Procedural Lofted Geometry


This section provides general information on how to create lofted geometry. Track is not covered in this section. Please see How To Create Track for detailed information on track construction.

It is assumed that the 3D modelling package used is Autodesk® 3ds Max® and the package used for authoring textures is Adobe® Photoshop.

The modelling package Autodesk® 3ds Max® was used to create Train Simulator, so this product appears in the examples provided. You can, of course, use other packages such as Blender™ or amabilis 3D Crafter. The package used here for authoring textures is Adobe® Photoshop. Again, you may use one of the many other packages available.

Regardless of the packages you use, the documents below should be used as a general guide to the processes to follow to build assets for Train Simulator.

Important Note: For your chosen package, you may need additional plug-ins to export the assets into Train Simulator. Please check the availability of a suitable plug-in before you begin creating assets.


Procedural lofted geometry covers assets used for:
  • Platforms
  • Fences
  • Houselines
  • Treelines
  • Viaducts
None of these assets can be previewed in the Blueprint Editor. These assets can only be placed (and hence visible) in the game at runtime.


Loft cross-sections are created as extruded splines or edges in Max.
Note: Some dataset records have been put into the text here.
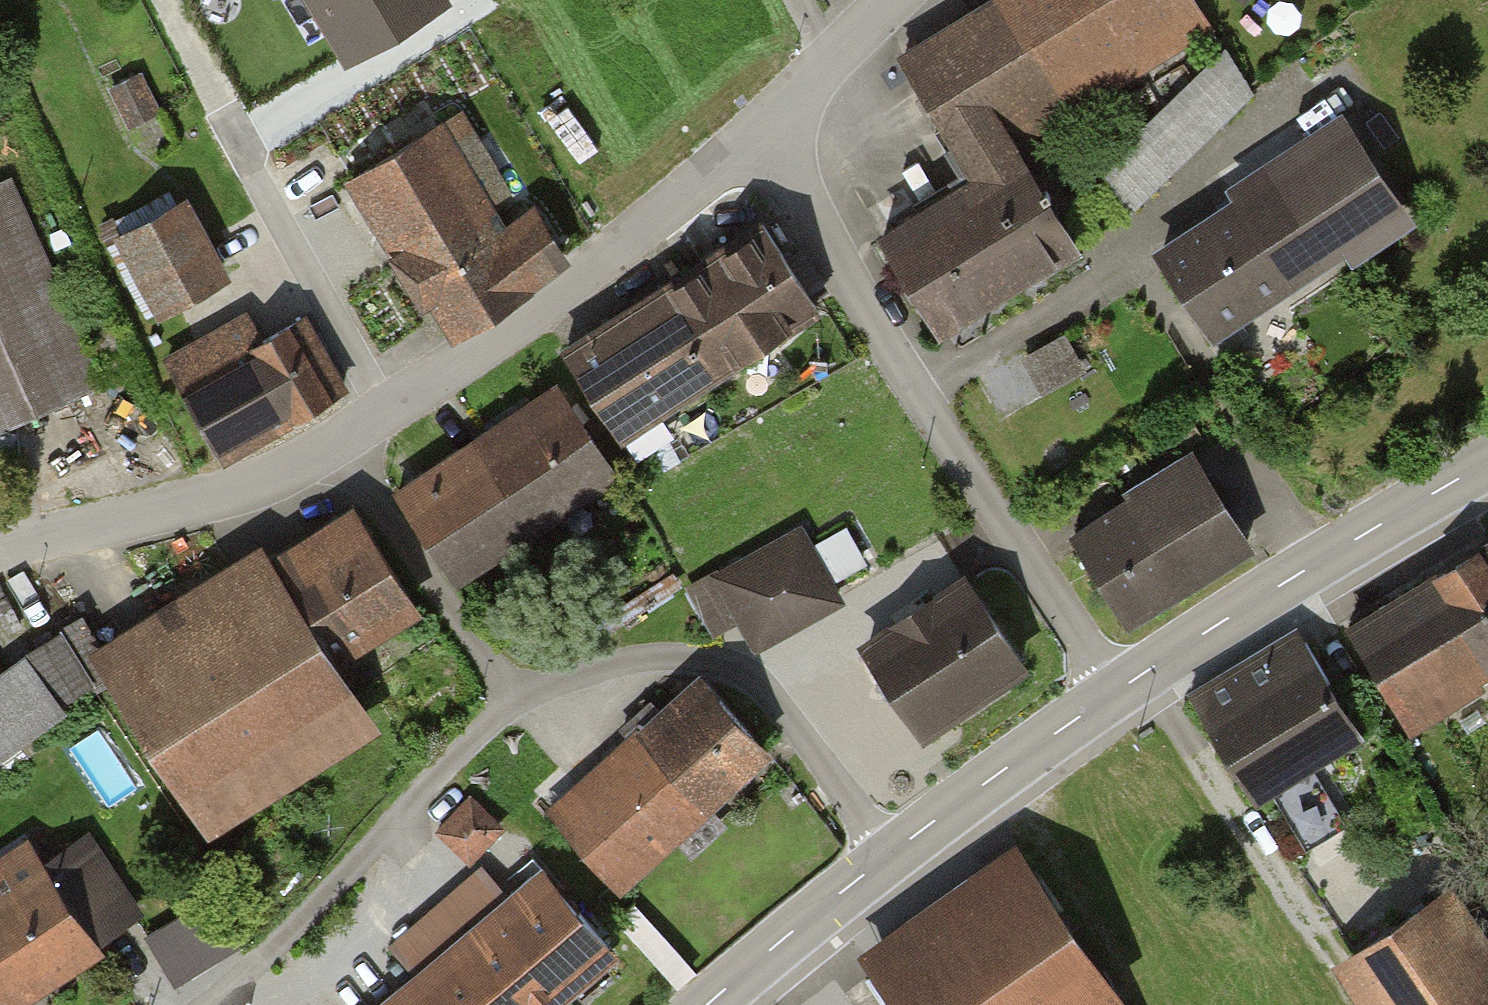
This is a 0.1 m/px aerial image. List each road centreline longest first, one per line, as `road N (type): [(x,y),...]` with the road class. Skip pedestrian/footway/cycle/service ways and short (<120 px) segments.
road 1 (residential): [(1113,693),(756,135)]
road 2 (residential): [(340,443),(625,246),(756,135)]
road 3 (residential): [(517,698),(568,673),(658,654),(743,672),(777,701),(884,857)]
road 4 (tertiary): [(1113,693),(1487,463)]
road 5 (residential): [(217,1004),(517,698)]
road 6 (residential): [(0,549),(263,482),(340,443)]
road 7 (residential): [(517,698),(340,443)]
road 8 (tertiary): [(884,857),(1113,693)]
road 9 (tertiary): [(706,1004),(884,857)]
road 10 (residential): [(756,135),(892,0)]

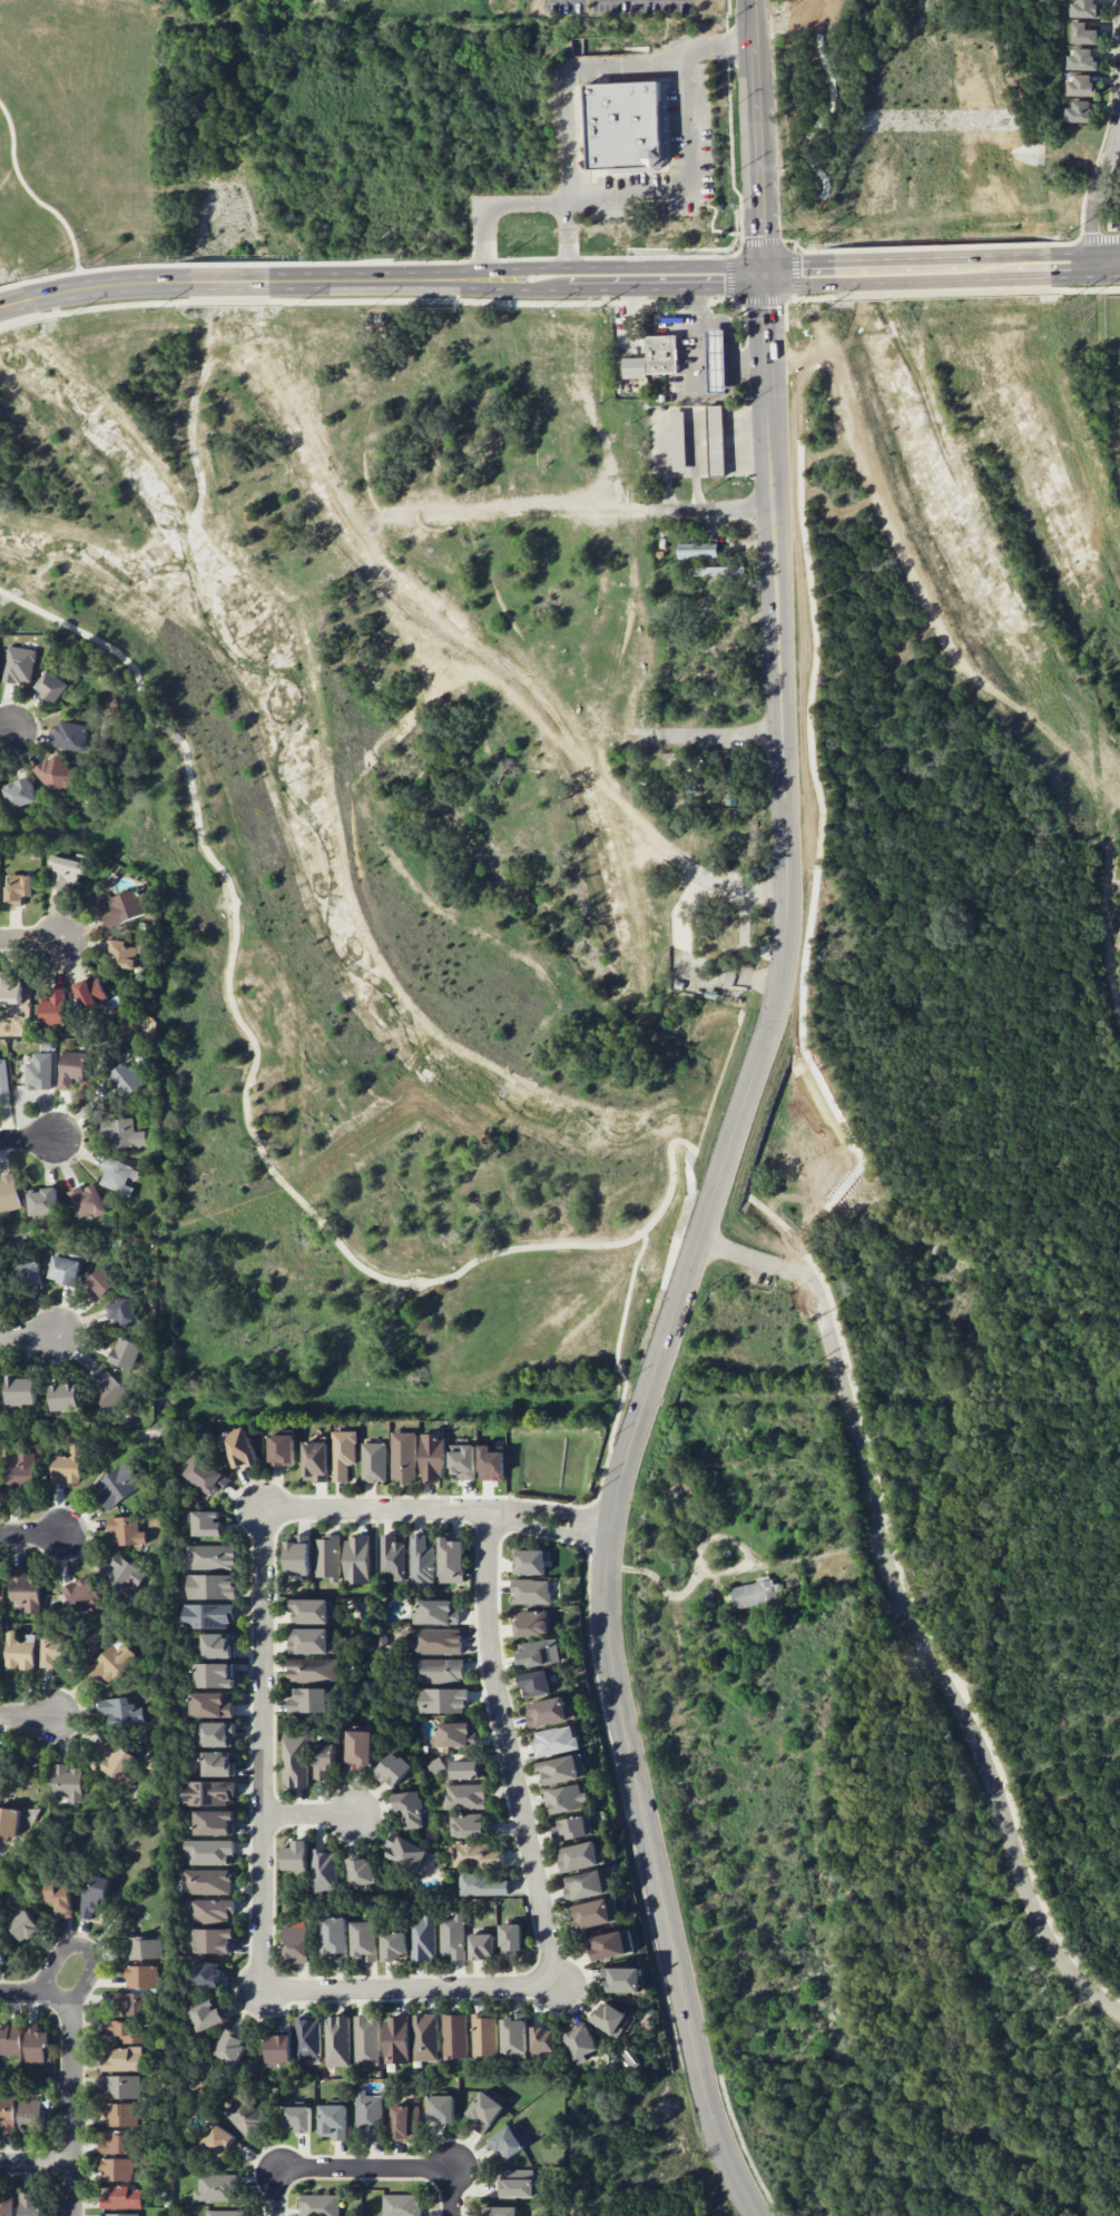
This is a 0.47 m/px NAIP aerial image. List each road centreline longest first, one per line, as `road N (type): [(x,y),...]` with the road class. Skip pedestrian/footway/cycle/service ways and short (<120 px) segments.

These extrusions are exported as IGS files, and then converted as xsec files for use in-game.

There are two important aspects of the extrusion to bear in mind.
  • It’s important to note that all points of the leading edge of the extrusion (the cross-section) must exist at 0 on the Z plane.
  • The cross-section is only extruded in 3DSMax to allow mapping information to be stored - see the section on mapping below.

Loft Shaders

Lofts must be assigned with specific loft shaders.

There are two loft shaders which can be used. One should be used on solid objects and another should be used on objects which require transparency (see-through
  • LoftTexDiff.FX
  • LoftTexDiffTrans.FX
Note: Remember to set the TRANS flag in the material when using the LoftTexDiffTrans.FX shader.


As stated earlier, the cross-section in Max is only extruded to allow mapping information to be exported along with the cross-section data. The length of this extrusion is taken as the distance over which the textures will tile; i.e. if the single texture is mapped along the length of the extrusion, and the extrusion is 4m long, then the texture will be tiled once every 4m along the loft when viewed in-game.

To summarise, adjusting the length of the extrusion will compress or stretch the texel size of the in-game loft texture. Generally, as a rule, try to keep the texels

Note: All textures on lofts can only tile in the V direction. When looking at the texture in Photoshop, the texture will only tile in the vertical direction.

On tracks, the rails and ballast do in fact tile in the logical direction (vertically). However, for lofts such as wire fences and distant building-lines, the texture needs to be created 90 degrees counter-clockwise to the normal in Photoshop.

Population Geometry

Lofts can have modular pieces of geometry placed at regular intervals along the entire length of the loft. Up to 3 types of geometry can be specified per loft; start
middle and end.
  • The start geometry is placed once at the start of the loft.
  • The middle geometry is placed along the entire length of the loft, populated at a frequency specified in a blueprint.
  • The end geometry is placed once at the end of the loft.

Examples of Uses

  • Fence posts populated along a fence loft (middle geometry)
  • Lamp-posts populated along a road loft (middle geometry)
  • Buffers placed at either end of a section of track (start and end geometry)


These assets use road section blueprints.

Road lofts are authored and lofted in a similar fashion to the track lofts but are less complex in structure.
They would generally have a structure as follows:
  • 1_0300_road
  • 2_0800_road
  • 3_1500_road
Remember: There is the potential to place streetlights along the road lofts as population geometry.


These assets use simple loft section blueprints.

An example fence:

Here we are mapping a single wire fence texture along the loft, using the population geometry to place wooden posts along the loft.


Remember to author the texture 90degrees counter-clockwise, and that this loft would use transparency. The texture for wire fences looks as follows:


Viaducts exist as bespoke or lofted structures.

Bespoke Structures

These are simply made to measure (usually straight) scenery structures built with a specific location in mind that usually span the gap in one whole section.

Lofted Structures

These offer a more general solution where viaducts need to follow a curved path. They can be built as a smaller modular piece (see diagram below) for both a specific location and as a more general structure, as they can be made to follow any path using the lofting technology.

How they work

A loft is created using the standard loft section blueprint.

The loft itself references a simple cross-section that has a fully transparent texture applied using the LoftTexDiffTrans.FX shader. This will give the correct result of rendering the loft invisible as we don’t wish to see the loft itself. We are using this invisible loft to position a series of small modular pieces of a viaduct (see diagram below).

Population Geometry

As with other lofts, by specifying the modular viaduct piece asset in the middle geometry field in the loft section blueprint, this asset will be populated along the loft (which is invisible in this case) at a distance specified as the population frequency.

Population frequency on viaducts

If the viaduct always follows a straight path then the population frequency can be equal to the exact length of the viaduct section. In this case, there would be no need for an overlap between each neighbouring section and they would be correctly positioned up against one another.

However, if the viaduct follows a curved path (as in most cases) and the population frequency is set to the exact length of the viaduct section, then as the viaduct follows the curvature of the loft, small gaps will appear on the outer edge of the curve. See image below.
A simple solution to this problem is to specify the population frequency as a value which is slightly less than the length of the viaduct section. This will create a small area of overlapping geometry between each neighbouring viaduct section. This overlap area will mask the gap created as the viaduct follows the curvature of the
path. See image below.